А мне хотелось раз и навсегда покончить с разговором на эту тему — я был нарочито сух.
— И что?.. Разница-то... Какая разница?
— Да как тебе?.. — развел он руками. — Может, опытней хотел себе казаться. Может, храбрей. А может быть, хотели себя хоть чем-нибудь еще подбодрить... Как тебе, сынок? Это — война!..
Усы я, конечно, не тронул, и в следующий приезд все мои живущие в станице школьные дружки стали вдруг в один голос говорить: зачем они тебе? Сбрил бы!
Единодушие они при этом обнаруживали прямо-таки удивительное, я стал расспрашивать, в чем тут причина, пока не докопался, наконец: оказывается, отец при-случае за рюмкой или так просто, на улице с каждым из них поговорил. Меня, мол, он не послушает, я для него давно не авторитет — так хоть вы бы, ребятки, своему дружку посоветовали!
Я переживал тогда трудные времена, и советчики мне были очень нужны, только по другим, конечно, вопросам... А усы — что ж? Теперь они стали будто бы такой же неотъемлемой частью меня самого, как и все остальное, расширив мир обычных ощущений, добавив к ним и некоторую остроту, и словно особую выразительность.

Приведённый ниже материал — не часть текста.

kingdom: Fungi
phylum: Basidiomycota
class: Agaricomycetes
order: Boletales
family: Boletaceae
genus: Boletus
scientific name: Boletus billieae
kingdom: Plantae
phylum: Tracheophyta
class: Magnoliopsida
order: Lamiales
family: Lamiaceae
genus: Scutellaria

К тому времени я уже уехал из Новокузнецка, жил в тихом и чистом городке на Кубани и, прислушиваясь к самому себе, ловил теперь на усах то сонный аромат спелого яблока, а то домашнего сока из древней пахучей «изабеллы». Ленивый жарким летом ветерок сдувал с них то солоноватый, отдающий нагретыми водорослями запах теплого моря, а то сытый душок пропахшей дымком бронзовой рыбы — копчушки... Но иногда настойчиво шевелил усы прилетевший откуда-то, будто бы очень издалека, упругий ветер, и тогда они вдруг настраивались на прошлое, и словно это они извлекали тогда из памяти другие запахи — и полузабытые, и те, которые слышались так отчетливо, что перехватывало горло... По Сибири я тосковал, приезжал туда часто, и в те счастливые дни в усах моих поселялся то кисловатый запах остывшего металла, а то смолистый дух таежного костерка. Часто мы с друзьями на прощанье устраивали баньку, и потом, уже в Домодедове, а то и в Краснодарском аэропорту я вдруг задыхался от внезапно прихлынувшей густоты, в которой была и легкая горечь сгоревшего на раскаленных камнях медка, и словно еще не остывшая теплынь березовых веников, и терпкость чая, крепко заваренного лесными травами... Все теперь было позади, но эта возможность еще чуточку продлить навсегда ускользающий миг, еще хоть на немного удержать около себя то, что уже стало прошлым, отзывалась в душе и радостью, и светлой печалью.